Jesse Maldonado

Personal information
- Date of birth: September 1, 2002 (age 23)
- Place of birth: San Diego, California, United States
- Height: 1.70 m (5 ft 7 in)
- Positions: Forward; winger;

College career
- Years: Team / Apps / (Gls)
- 2021: Yavapai Roughriders / 14 / (11)

Senior career*
- Years: Team / Apps / (Gls)
- 2021: FC Arizona / 7 / (2)
- 2022–2023: Monterey Bay / 17 / (1)

= Jesse Maldonado =

American soccer player

Jesse Maldonado (born September 1, 2002) is an American soccer player who plays as a forward.

==Career==
===Youth career===
Maldonado played high school soccer at Hamilton High School, where he was named Hamilton Player of the Year in 2018. Maldonado went on to play a single season of college soccer at Yavapai College, making 14 appearances for the Roughriders, scoring ten goals and tallying seven assists. He earned NJCAA Third-Team All-America, First-Team All-Conference, United Soccer Coaches All-Region and First-Team All-Region honors in his freshman year.

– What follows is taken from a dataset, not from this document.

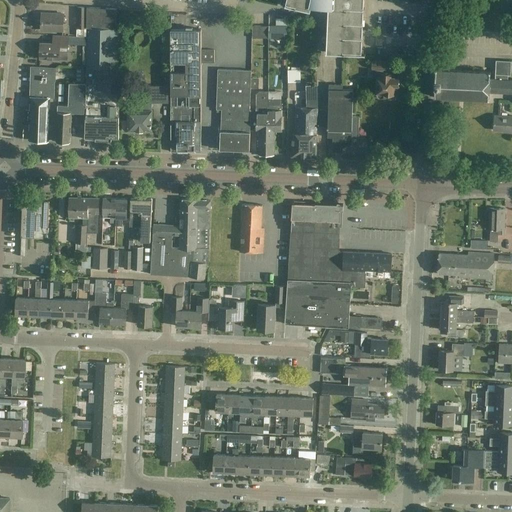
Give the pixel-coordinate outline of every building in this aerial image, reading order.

In 2021, Maldonado also played in the NPSL with FC Arizona, scoring two goals in seven appearances.

===Professional===
After playing at a player combine in Arizona, Maldonado was signed by new USL Championship club Monterey Bay on February 11, 2022, ahead of their inaugural season. He made his professional debut on March 12, 2022, appearing as an 85th–minute substitute during a 2–4 loss to Phoenix Rising.